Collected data
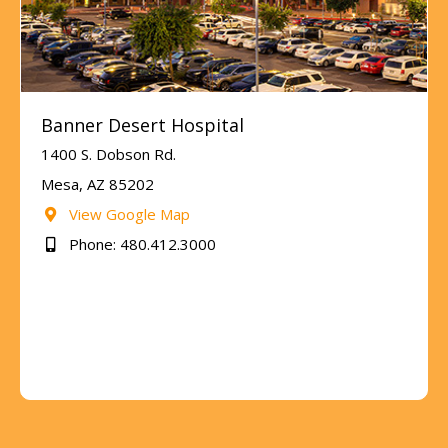
Banner Desert Hospital
1400 S. Dobson Rd.
Mesa, AZ 85202
View Google Map
Phone: 480.412.3000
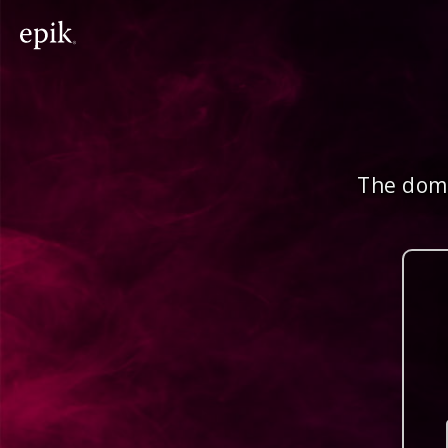
The doma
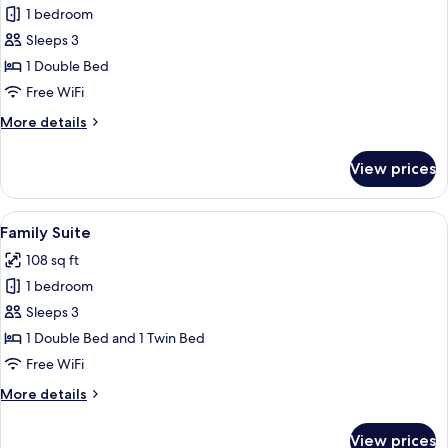
1 bedroom
for
Standard
Sleeps 3
Suite
1 Double Bed
Free WiFi
More
More details
details
for
View prices
Standard
Suite
View
A hotel room with a bed, a table with 
9
Family Suite
all
108 sq ft
photos
1 bedroom
for
Family
Sleeps 3
Suite
1 Double Bed and 1 Twin Bed
Free WiFi
More
More details
details
for
View prices
Family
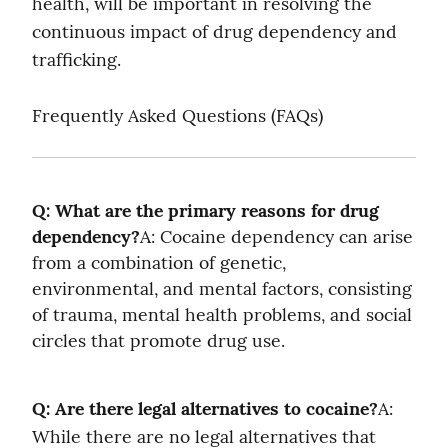
health, will be important in resolving the 
continuous impact of drug dependency and 
trafficking.
Frequently Asked Questions (FAQs)
Q: What are the primary reasons for drug 
dependency?
A: Cocaine dependency can arise 
from a combination of genetic, 
environmental, and mental factors, consisting 
of trauma, mental health problems, and social 
circles that promote drug use.
Q: Are there legal alternatives to cocaine?
A: 
While there are no legal alternatives that 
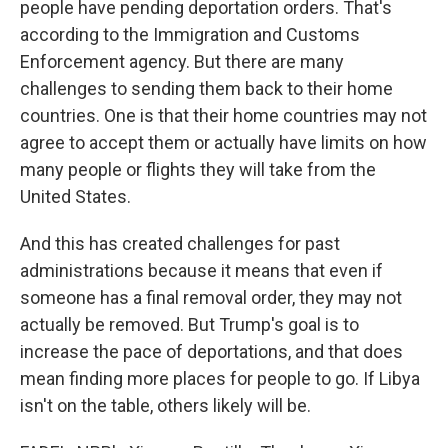
people have pending deportation orders. That's
according to the Immigration and Customs
Enforcement agency. But there are many
challenges to sending them back to their home
countries. One is that their home countries may not
agree to accept them or actually have limits on how
many people or flights they will take from the
United States.
And this has created challenges for past
administrations because it means that even if
someone has a final removal order, they may not
actually be removed. But Trump's goal is to
increase the pace of deportations, and that does
mean finding more places for people to go. If Libya
isn't on the table, others likely will be.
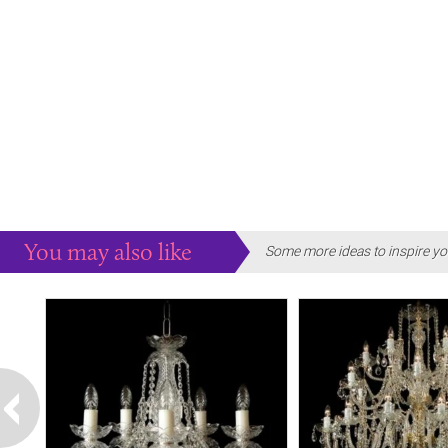
You may also like
Some more ideas to inspire yo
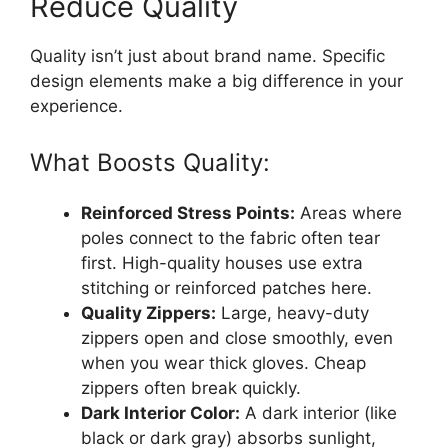
Reduce Quality
Quality isn’t just about brand name. Specific
design elements make a big difference in your
experience.
What Boosts Quality:
Reinforced Stress Points:
Areas where
poles connect to the fabric often tear
first. High-quality houses use extra
stitching or reinforced patches here.
Quality Zippers:
Large, heavy-duty
zippers open and close smoothly, even
when you wear thick gloves. Cheap
zippers often break quickly.
Dark Interior Color:
A dark interior (like
black or dark gray) absorbs sunlight,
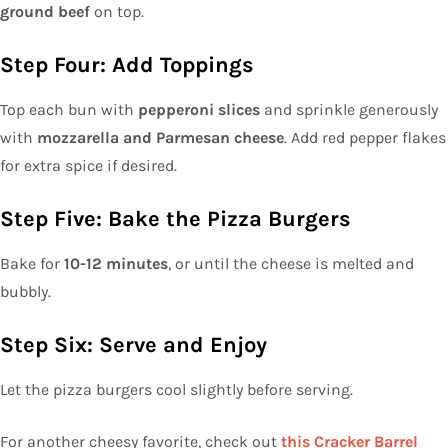
ground beef
on top.
Step Four: Add Toppings
Top each bun with
pepperoni slices
and sprinkle generously
with
mozzarella and Parmesan cheese
. Add red pepper flakes
for extra spice if desired.
Step Five: Bake the Pizza Burgers
Bake for
10-12 minutes
, or until the cheese is melted and
bubbly.
Step Six: Serve and Enjoy
Let the pizza burgers cool slightly before serving.
For another cheesy favorite, check out
this Cracker Barrel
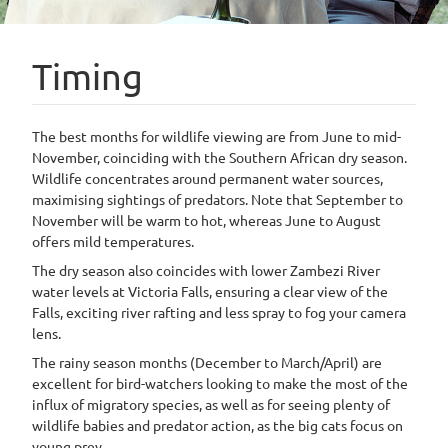
Timing
The best months for wildlife viewing are from June to mid-
November, coinciding with the Southern African dry season.
Wildlife concentrates around permanent water sources,
maximising sightings of predators. Note that September to
November will be warm to hot, whereas June to August
offers mild temperatures.
The dry season also coincides with lower Zambezi River
water levels at Victoria Falls, ensuring a clear view of the
Falls, exciting river rafting and less spray to fog your camera
lens.
The rainy season months (December to March/April) are
excellent for bird-watchers looking to make the most of the
influx of migratory species, as well as for seeing plenty of
wildlife babies and predator action, as the big cats focus on
young prey.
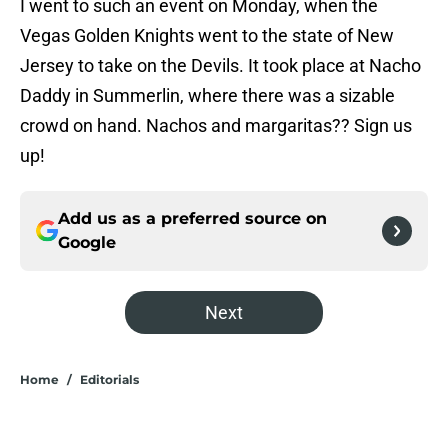
I went to such an event on Monday, when the
Vegas Golden Knights went to the state of New
Jersey to take on the Devils. It took place at Nacho
Daddy in Summerlin, where there was a sizable
crowd on hand. Nachos and margaritas?? Sign us
up!
Add us as a preferred source on
Google
Next
Home
/
Editorials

TASK DETAILS:
Edit the lines from the one that has "I went to such an event on Monday, when the" through the end of the items, replacing "sizable" with "large" and keeping everything else the same.

ANSWER TO THE PROBLEM:
I went to such an event on Monday, when the
Vegas Golden Knights went to the state of New
Jersey to take on the Devils. It took place at Nacho
Daddy in Summerlin, where there was a large
crowd on hand. Nachos and margaritas?? Sign us
up!
Add us as a preferred source on
Google
Next
Home
/
Editorials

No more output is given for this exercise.